Dry Cleaning - ‘Icebergs’.
Finally, I wanted to give mention to the final track on Dry Cleaning’s Stumpwork which drummer Nick Buxton has said of;
I think this is quite a bleak moment for us. Definitely the most icy-sounding track on the album. It feels like a really good end to the record to suddenly have this explosion of brass come in, and then it just peters out very slowly. I like that the album ends on quite an icy tone, even though that doesn’t necessarily represent us in how we feel about things. It’s a slightly more poignant ending rather than a nice, lovely outro.

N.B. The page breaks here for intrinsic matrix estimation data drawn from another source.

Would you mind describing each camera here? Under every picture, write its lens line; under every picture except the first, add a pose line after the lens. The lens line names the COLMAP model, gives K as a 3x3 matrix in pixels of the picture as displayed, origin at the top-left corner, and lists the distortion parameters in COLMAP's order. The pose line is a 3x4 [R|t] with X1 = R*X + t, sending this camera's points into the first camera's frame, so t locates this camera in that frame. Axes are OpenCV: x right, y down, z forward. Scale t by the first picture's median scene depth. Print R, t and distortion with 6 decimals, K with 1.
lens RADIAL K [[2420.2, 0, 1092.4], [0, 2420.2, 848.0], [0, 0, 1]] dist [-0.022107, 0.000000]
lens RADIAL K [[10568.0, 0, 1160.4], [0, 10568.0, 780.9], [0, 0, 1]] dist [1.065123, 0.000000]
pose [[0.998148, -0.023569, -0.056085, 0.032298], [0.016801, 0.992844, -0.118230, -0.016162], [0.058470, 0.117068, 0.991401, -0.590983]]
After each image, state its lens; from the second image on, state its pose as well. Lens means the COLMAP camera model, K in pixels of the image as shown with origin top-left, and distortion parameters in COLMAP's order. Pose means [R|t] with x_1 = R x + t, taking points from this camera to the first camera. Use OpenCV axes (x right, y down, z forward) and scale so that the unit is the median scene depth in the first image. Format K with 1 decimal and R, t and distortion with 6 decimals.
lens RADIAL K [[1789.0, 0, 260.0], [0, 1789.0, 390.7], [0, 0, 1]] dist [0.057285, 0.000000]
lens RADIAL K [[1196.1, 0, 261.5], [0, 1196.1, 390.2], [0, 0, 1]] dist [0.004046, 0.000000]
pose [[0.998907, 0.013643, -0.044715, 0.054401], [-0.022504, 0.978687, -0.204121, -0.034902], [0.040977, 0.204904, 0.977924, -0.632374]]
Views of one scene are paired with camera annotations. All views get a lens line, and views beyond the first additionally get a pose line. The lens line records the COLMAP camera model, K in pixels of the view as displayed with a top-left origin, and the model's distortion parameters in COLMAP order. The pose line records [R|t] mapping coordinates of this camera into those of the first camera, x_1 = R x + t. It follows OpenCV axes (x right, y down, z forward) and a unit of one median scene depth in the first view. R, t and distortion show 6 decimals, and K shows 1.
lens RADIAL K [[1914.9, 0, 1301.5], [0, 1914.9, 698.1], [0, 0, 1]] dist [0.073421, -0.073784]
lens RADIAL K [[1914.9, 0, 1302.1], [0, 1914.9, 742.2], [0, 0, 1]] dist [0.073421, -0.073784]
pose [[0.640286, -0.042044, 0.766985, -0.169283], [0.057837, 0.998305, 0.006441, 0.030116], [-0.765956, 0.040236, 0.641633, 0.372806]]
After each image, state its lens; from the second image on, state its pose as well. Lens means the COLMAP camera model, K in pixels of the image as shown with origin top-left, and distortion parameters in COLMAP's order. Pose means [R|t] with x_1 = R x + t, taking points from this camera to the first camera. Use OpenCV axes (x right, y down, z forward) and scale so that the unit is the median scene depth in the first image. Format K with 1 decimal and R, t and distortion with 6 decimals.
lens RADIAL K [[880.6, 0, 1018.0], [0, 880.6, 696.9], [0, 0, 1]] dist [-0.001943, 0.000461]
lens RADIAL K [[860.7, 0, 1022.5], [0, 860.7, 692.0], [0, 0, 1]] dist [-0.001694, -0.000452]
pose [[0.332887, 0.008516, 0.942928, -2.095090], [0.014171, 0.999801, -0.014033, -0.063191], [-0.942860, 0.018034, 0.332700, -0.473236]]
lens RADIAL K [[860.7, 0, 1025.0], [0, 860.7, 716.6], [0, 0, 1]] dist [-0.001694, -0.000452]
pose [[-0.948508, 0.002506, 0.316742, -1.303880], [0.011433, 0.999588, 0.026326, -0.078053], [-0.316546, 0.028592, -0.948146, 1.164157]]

For anyone familiar with Dry Cleaning’s output classifying one of their songs as being especially icy feels like trying to crown only one Beach Boys song with the highest surfing vibe.
I hope those who have supported the newsletter by paid subscription have enjoyed this brief look at some 2022 closing tracks. If this is something that subscribers enjoy, there is scope in the diary to look at more 2022 closers in this fashion and to look at 2023 songs each quarter. Let me know in the comments!
Some real 'common ground' favourites here, but, while I've always prided myself on not being 'resistant to change', I'm still finding it really hard to genuinely like anything on 'The Car'!